The Government also proposes to close significant numbers of schools over the next three years.

- Schools to close at the end of 2006:
  - Preschools: Chifley, Flynn, Giralang, Hackett, Hall, Macarthur, McKellar, Mount Neighbour, Reid, Rivett, South Curtin, Tharwa, The Causeway, Weston Creek
  - Primary schools: Flynn, Giralang, Hall, Melrose, Mount Neighbour, Rivett, Tharwa, Weston Creek
- Schools to close at the end of 2007:
  - Preschools: Cook, Gilmore, Page, Village Creek
  - Primary schools: Cook, Gilmore, Village Creek
  - High school: Kambah
- Schools to close at the end of 2008:
  - Preschools: Higgins, Holt, Isabella Plains, Melba
  - Primary schools: Higgins, Holt, Isabella Plains, Mount Rogers
  - College: Dickson was originally to close, however has had a reprieve and now is not closing at this time.

== Health ==
In 2006/07 the Government will spend $765.1 million on health:
- Acute services = $494.8m
  - including hospital treatment for 76,520 inpatients and 273,350 outpatients;
- Community health services= $99.8m
- Mental health = $50.9m
  - including 200,320 mental health non-admitted occasions of service;
- Early intervention & prevention = $33.7m
  - including 92% of one-year-olds will be immunised according to the primary schedule, and
  - including breast cancer screening for 12,000 women
- Aged care and rehabilitation services = $32m
- Public health services = $23.7m
- Cancer services = $21m

There will be $41 million more spent on health, but the Government plans to slow the rate of growth in this budget from 10 per cent a year to around 6 per cent.

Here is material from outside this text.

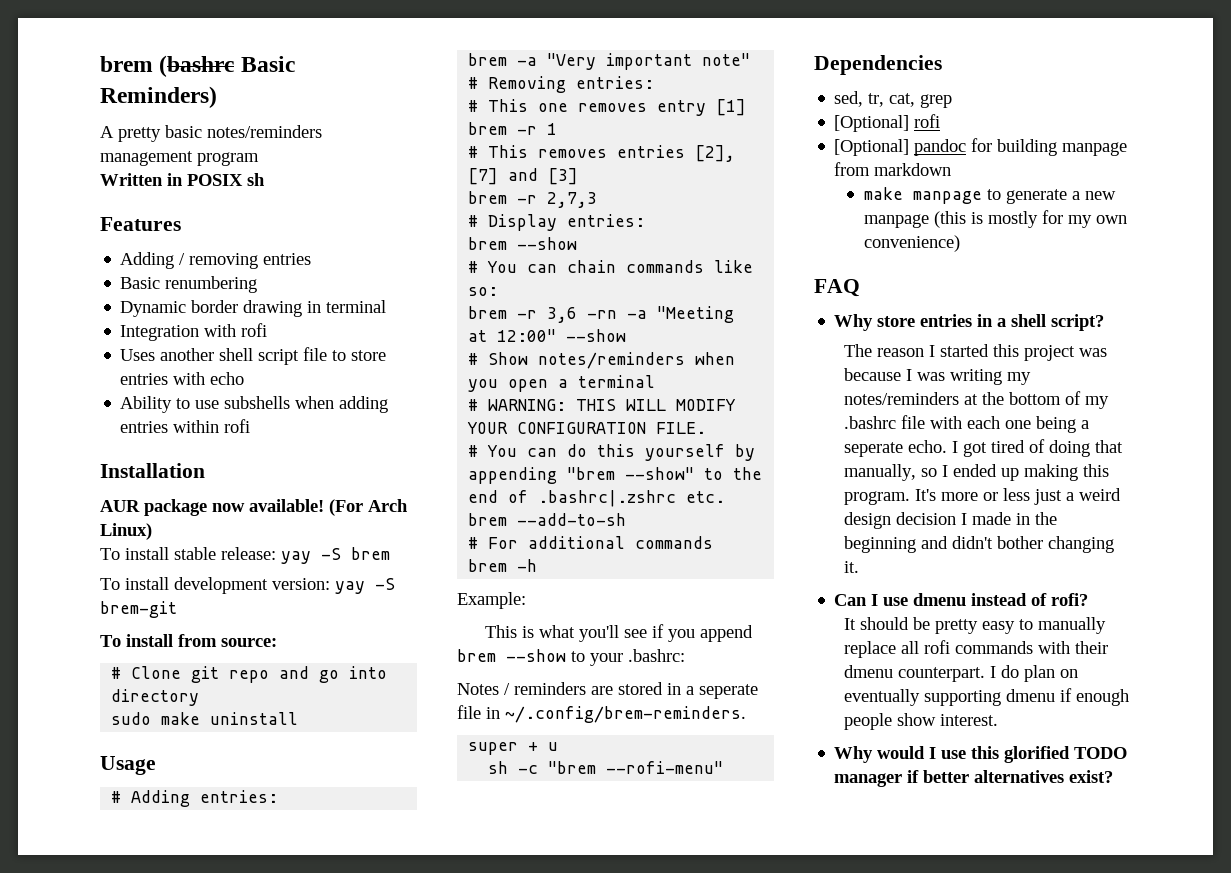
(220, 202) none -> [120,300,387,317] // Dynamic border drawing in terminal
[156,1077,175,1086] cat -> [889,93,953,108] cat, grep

An extra $10 million will be spent to reduce elective surgery waiting lists over four years.

Canberra Hospital will become the major tertiary referral hospital, while Calvary Public Hospital will provide more specialised services.

== Public housing ==
Criteria for allocation of Public housing has been made more stringent. Single people earning more than 60% of the average wage and couples earning more than 75% of the average wage will not be eligible.

500 dwellings will be sold and the money reinvested in other public housing.

== Police & emergency services==
The ACT police force will be increased by 60 more police.

Surveillance in the territory will increase with a network of Closed-circuit television (CCTV) cameras in public places and on ACTION buses.

The ACT Emergency Services Authority (ESA) will be re-absorbed into the ACT Department of Justice & Community Safety. A new emergency services headquarters at Fairbairn will be built at a cost of $17.3 million.

== Public service ==
New recruits will have employer superannuation contributions curbed at 9 per cent; compared with 15.4% for existing employees and 29% contributions towards the Chief Minister's superannuation.

The ACT public service will be cut by 500 jobs. A new department will absorb several agencies including Environment ACT and sport and recreation.

== Increases in taxes and charges ==
Despite the cuts in services and school closures, the average ACT household will pay around $400 more each year: rates will rise by 6 per cent and households will be charged a new fire and emergency services levy of $84.

Household water bills will increase in the order of $100 per year. There will be a new water fee of 30 cents per kilolitre. This fee will be added to water abstraction charges nearly doubling them to 55 cents per kilolitre.

== Accounting changes ==
The Government has changed its accounting system so the Budget does not include fluctuating amounts like superannuation returns.